Back in March, for those who have forgotten, life changed. I try not to dwell on the negative. I aim to find the rainbows in the storm… literally and figuratively.
For the last seven months since the accident recovery has reminded me that sometimes life has to go at its own pace. You can’t force your bones to mend. You can’t rush the muscle strength. You do the things you should and hope for the best.
Do your best. It’s one of the four agreements…and sometimes, despite your best efforts, life has other plans.
A few weeks ago while working in the yard, I was cleaning out the pond. All the rain and heat created a perfect environment for algae to grow where it wasn’t wanted. I’d been feeling rather healed, albeit tired and as I was standing on the rocks and scooping out the pond, I felt myself lose my balance a bit. Clumsy by nature, there was a bit of panic as I feared going head first into the shallow and murky water but caught myself and found my footing. I felt a twinge… nothing terribly painful but the knowing that something was just not quite right.
As is my nature, I ignored it and persevered. Like you do.
The next day and all the days since, there has been the pain of walking reminiscent of those early days when I was learning how to walk again. I assumed sore muscles… then came the balance issues again.., standing up and having to take several minutes to find my feet. Maybe it’s seconds and not minutes but it feels longer than it probably is.
Once I’m walking, the pain comes and goes- and sometimes I even forget I’m not myself for a while, but the penguin waddle persists.
I miss wearing heels. Oh I try now and then because they are a part of my aesthetic. They make me feel strong and beautiful… and they hurt like hell. Beauty is pain?
I miss being able to walk and feel sexy. There’s nothing pretty about the waddle. I can assure you.

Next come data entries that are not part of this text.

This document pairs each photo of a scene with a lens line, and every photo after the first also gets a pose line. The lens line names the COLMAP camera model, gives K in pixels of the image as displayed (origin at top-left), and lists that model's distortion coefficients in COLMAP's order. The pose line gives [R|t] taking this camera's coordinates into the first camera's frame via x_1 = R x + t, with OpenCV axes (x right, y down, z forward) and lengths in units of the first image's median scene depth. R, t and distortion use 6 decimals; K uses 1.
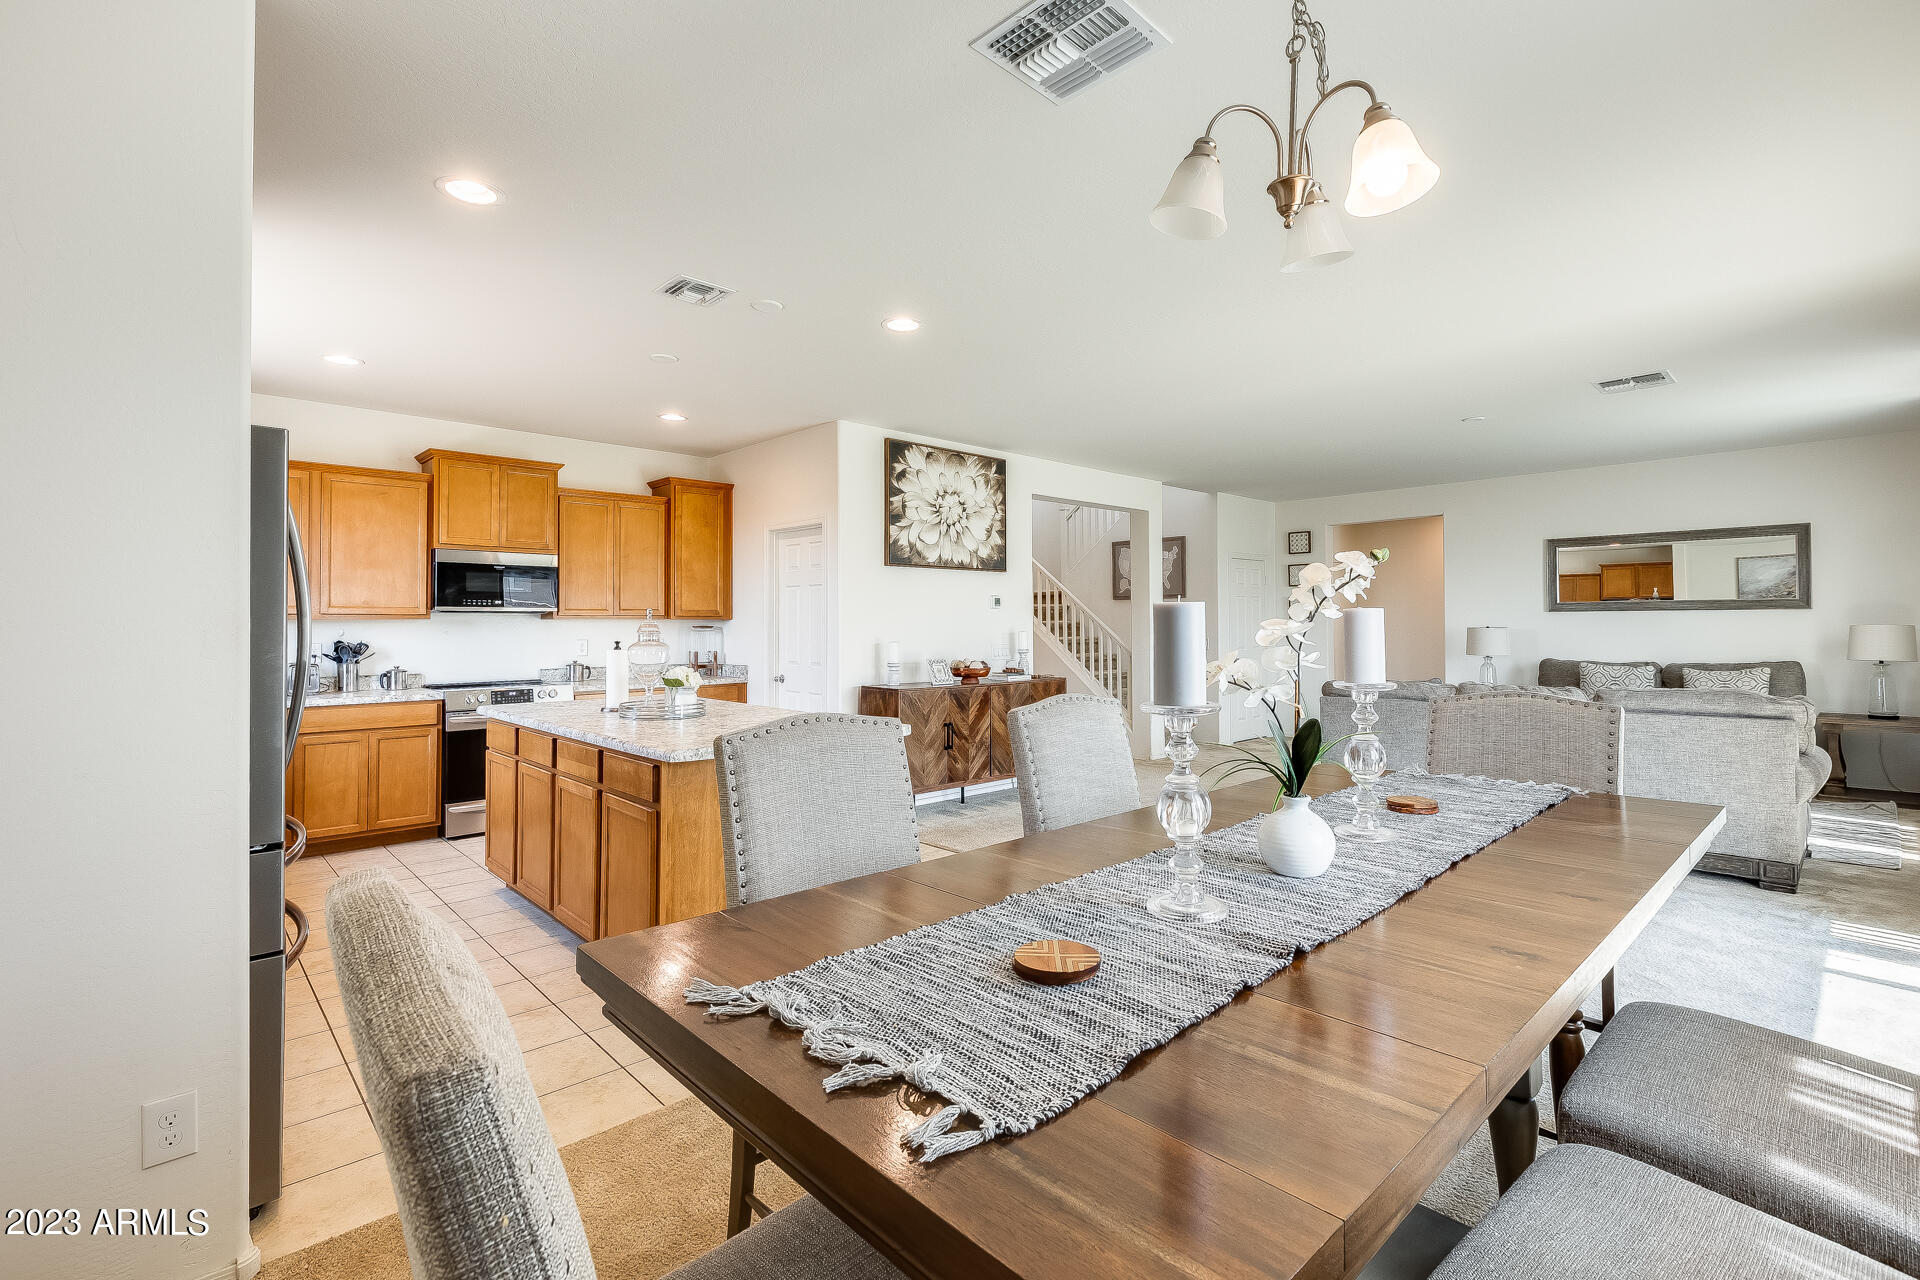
lens RADIAL K [[857.9, 0, 955.0], [0, 857.9, 620.5], [0, 0, 1]] dist [0.008359, -0.002433]
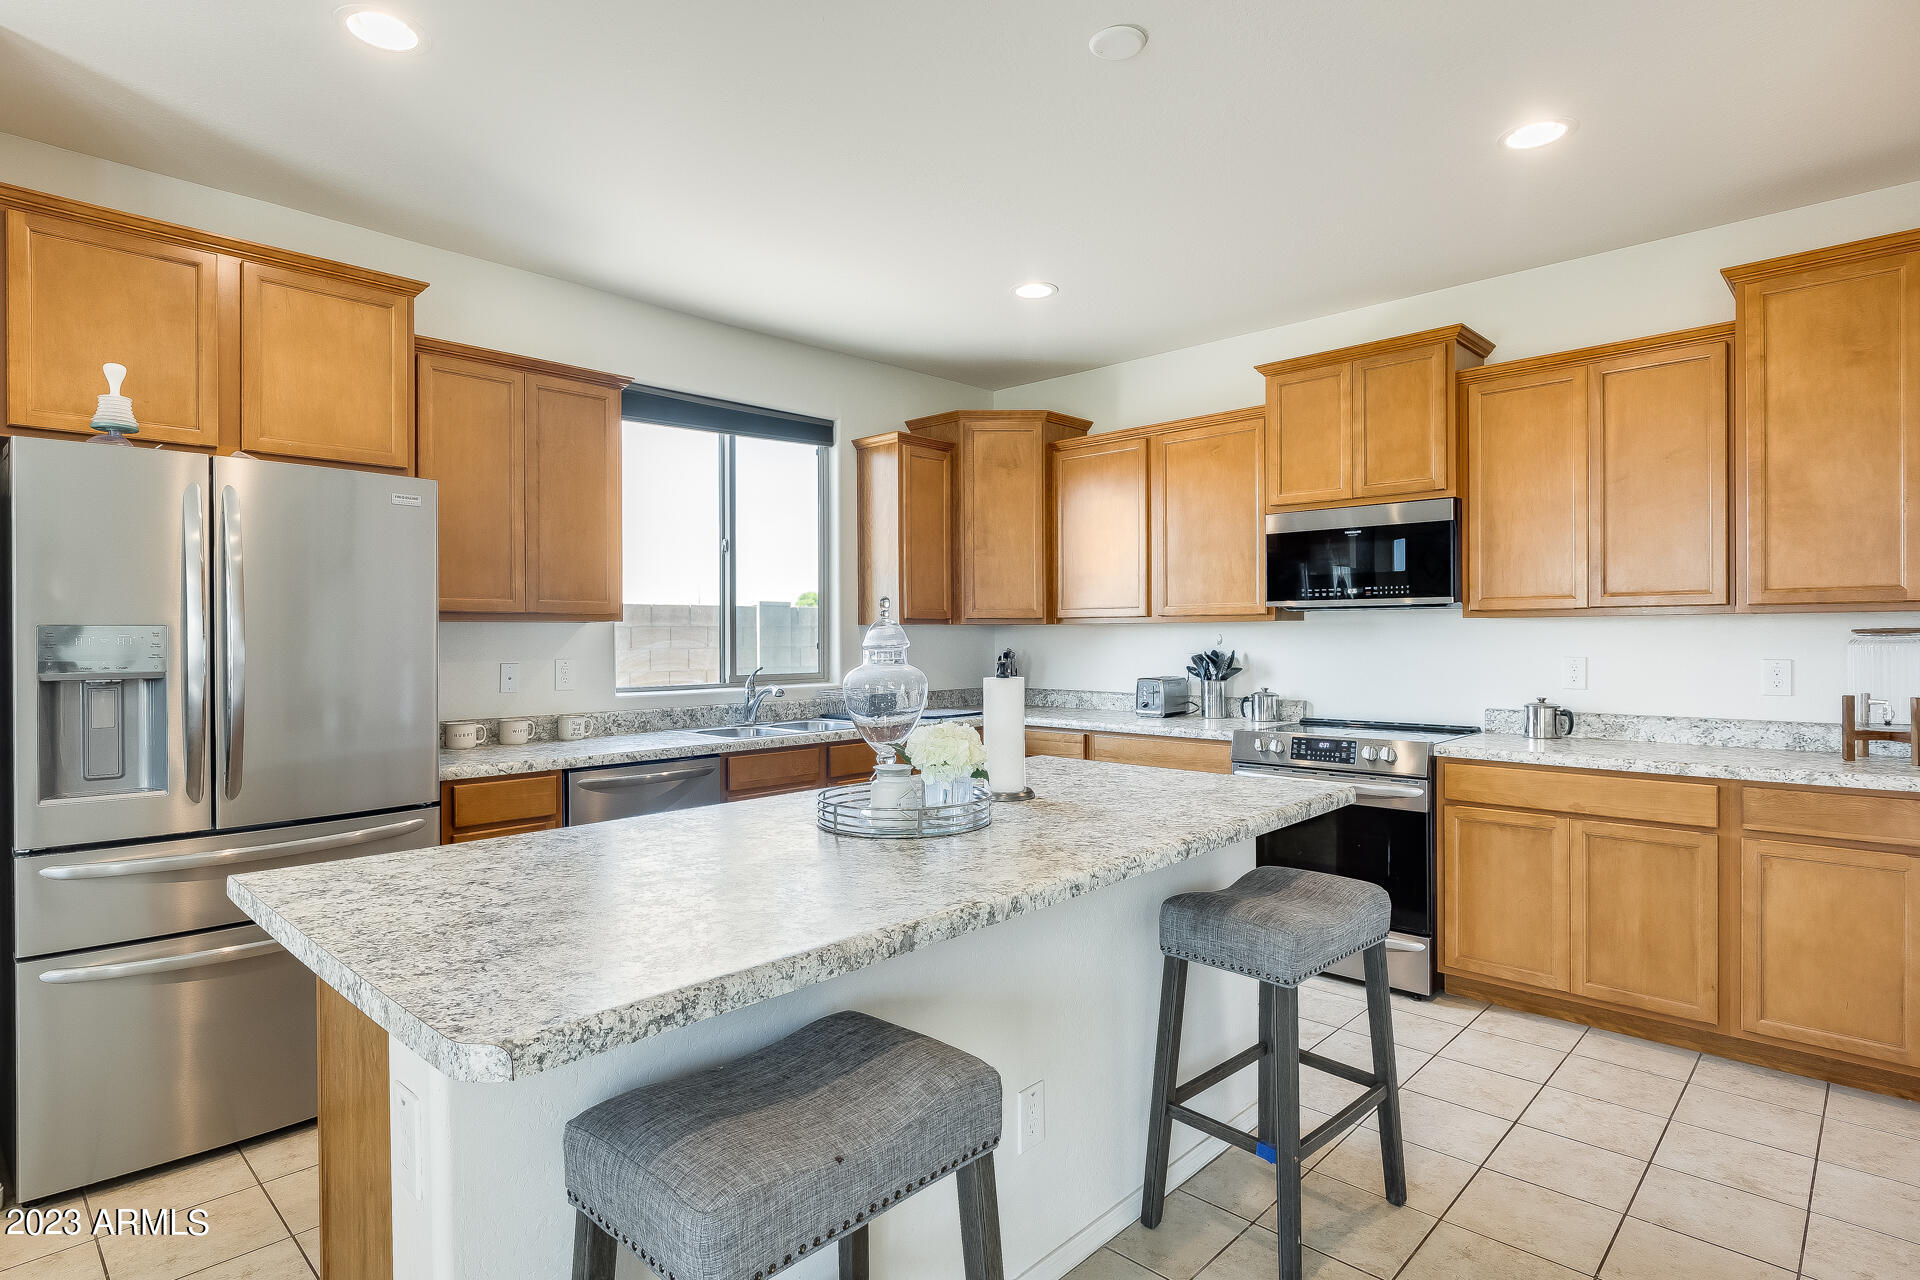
lens RADIAL K [[1012.9, 0, 962.9], [0, 1012.9, 638.2], [0, 0, 1]] dist [0.030219, 0.000344]
pose [[0.070590, 0.006924, -0.997481, 0.153246], [0.009024, 0.999931, 0.007580, 0.003911], [0.997465, -0.009536, 0.070522, 0.653708]]
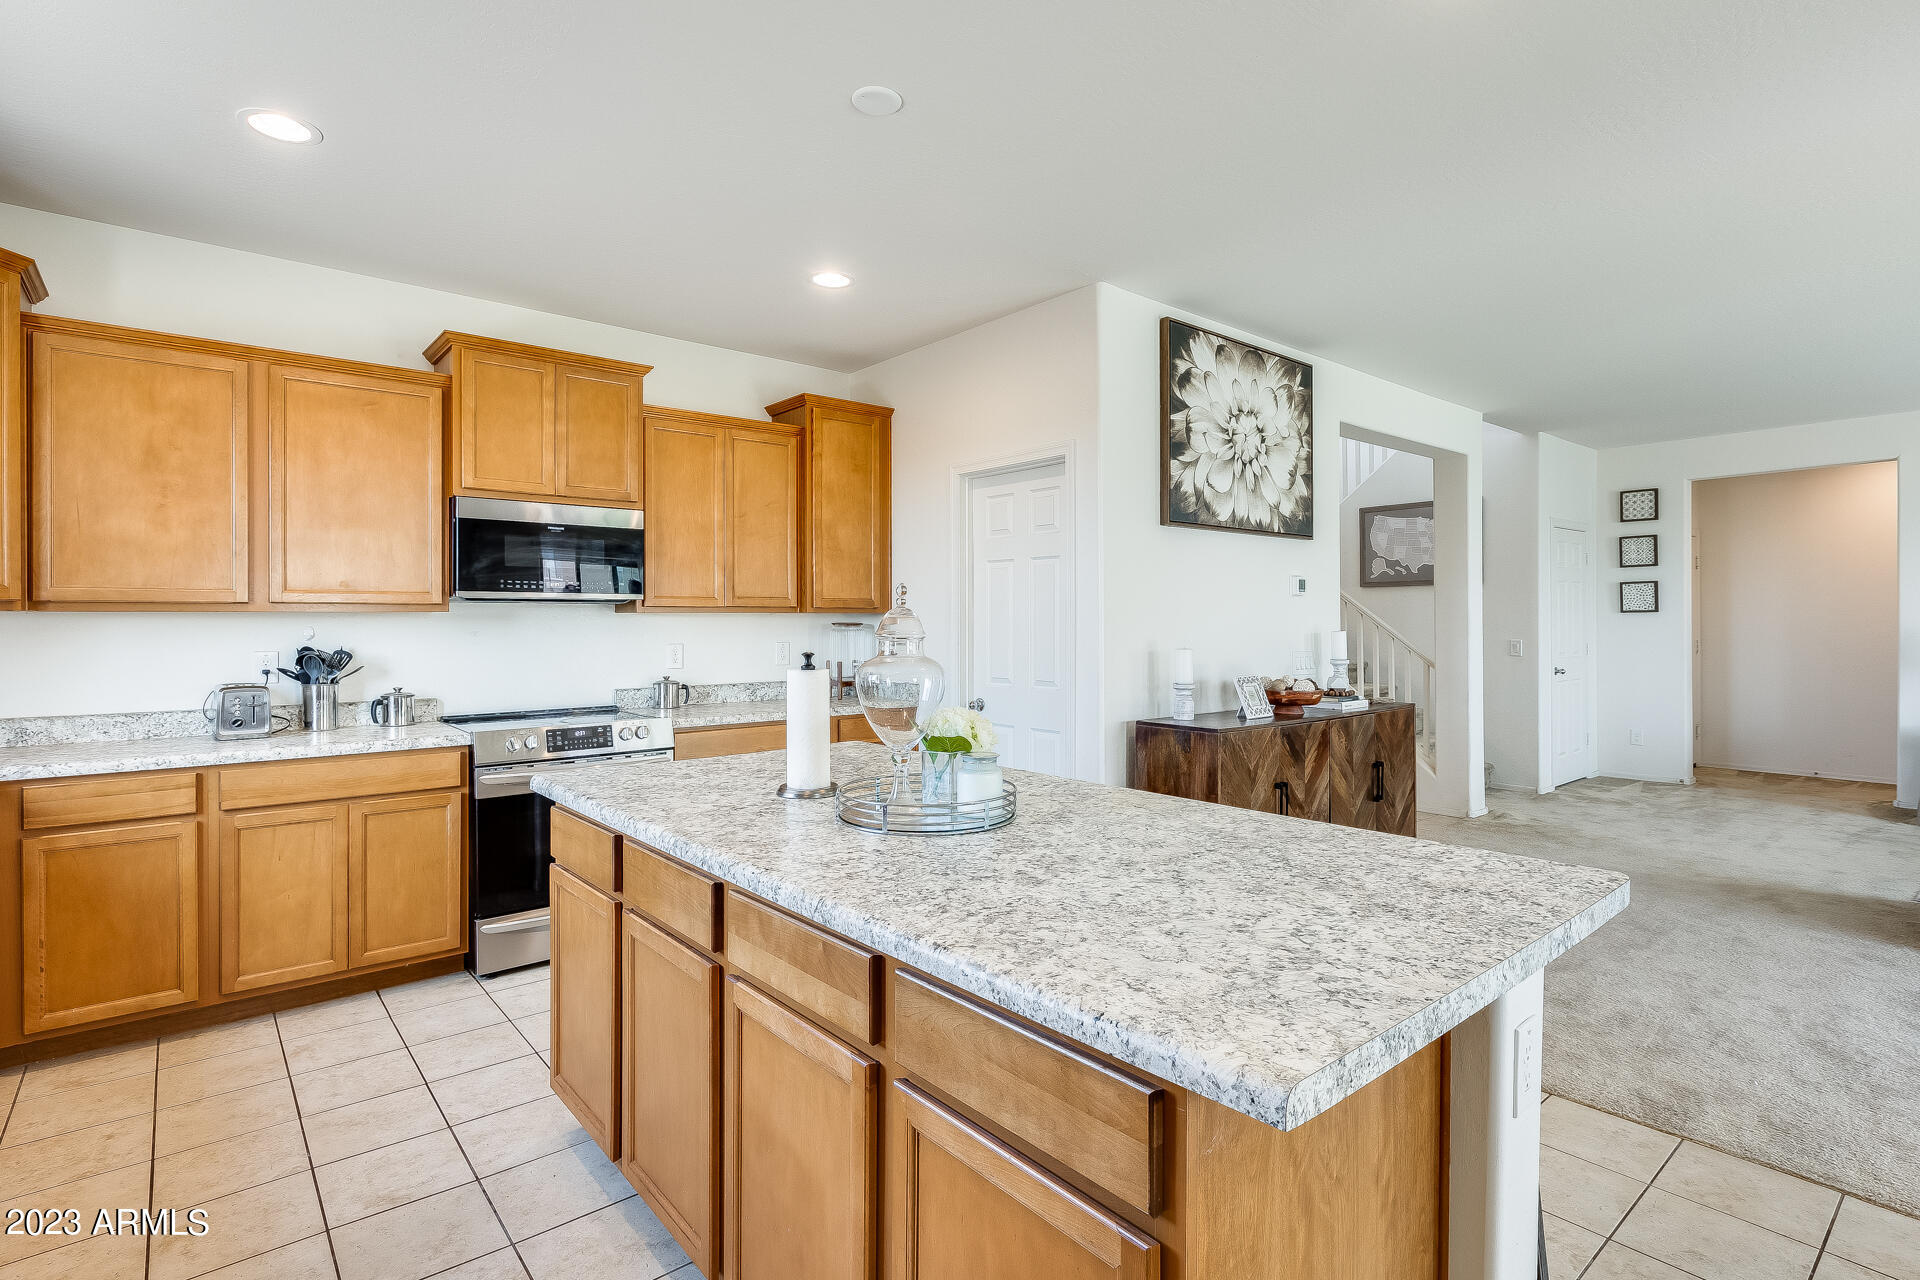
lens RADIAL K [[938.0, 0, 967.5], [0, 938.0, 634.7], [0, 0, 1]] dist [0.000967, 0.000073]
pose [[0.998645, 0.000413, -0.052041, -0.189454], [0.000545, 0.999830, 0.018411, 0.002551], [0.052040, -0.018414, 0.998475, 0.323293]]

I hate that when I want to ask someone in the next office over a question, I defer to Skype instead of just walking over because it’s faster given my current state of being.
I’m exhausted by the smile I plaster on to avoid pity when I’m in pain.
I dislike the whole damn thing about not quite being me and uncertainty of when I’ll ever get back to good.
Heading in to my latest Ortho visit, answers were given at least. There’s a reason for my limp and pain.
See that top screw? The one that’s slightly curved? Yeah… it should be as straight and parallel to the one below it. Oops.
The doc tells me he’s seen worse and had I not mentioned my pain, he might not have even noticed it. (Tell your doctors when something is off. Always. Don’t be a hero.)
He explains that it’s a race for the bone to heal faster than the mechanics fail. That’s not reassuring.
He runs through all the possibilities for “next steps.” Those range from “do nothing and hope the leg heals” all the way through more surgery… and if surgery, then we’ve got 3 months to make that happen. (Definitely want to take advantage of hitting my deductible!) and in the back of my mind I’m thinking about how, in 4 months, I’m going to Vegas and wanting to not still have this whole thing hanging over me. I want to walk around Vegas without having to literally lean on my companion… or take my cane… and wear my favorite footwear…
For now, we’re in the wait and see mode. A CT scan next week, a follow up in 6. Then we might have more data from which to make a decision.
It seems fitting though that, like me, my screw is bent but not broken. And the Susie Sunshine in me knows that this is such a small piece of my life that will pass.
And in the meantime, looks like I can renew my handicapped parking placard so…. princess parking!!!
People ask about the woman who hit me. I know as much as the googles tell me. Her court date, pending a plea deal or continuance is scheduled for next week. The wheels of justice move at their own pace too I suppose.
I can’t imagine what life must be like for her. Does she know the extent of the consequences of her choice? Does she wake up every day thankful that her actions didn’t cause more damage or death? Or does her mind not look for the rainbows?
I won’t ever know I suppose but I hope that whatever the outcome, we both come out of this stronger than before.
And considering that jail time is a very real possibility for her, I hope I can get back to wearing cute shoes again sooner than she will.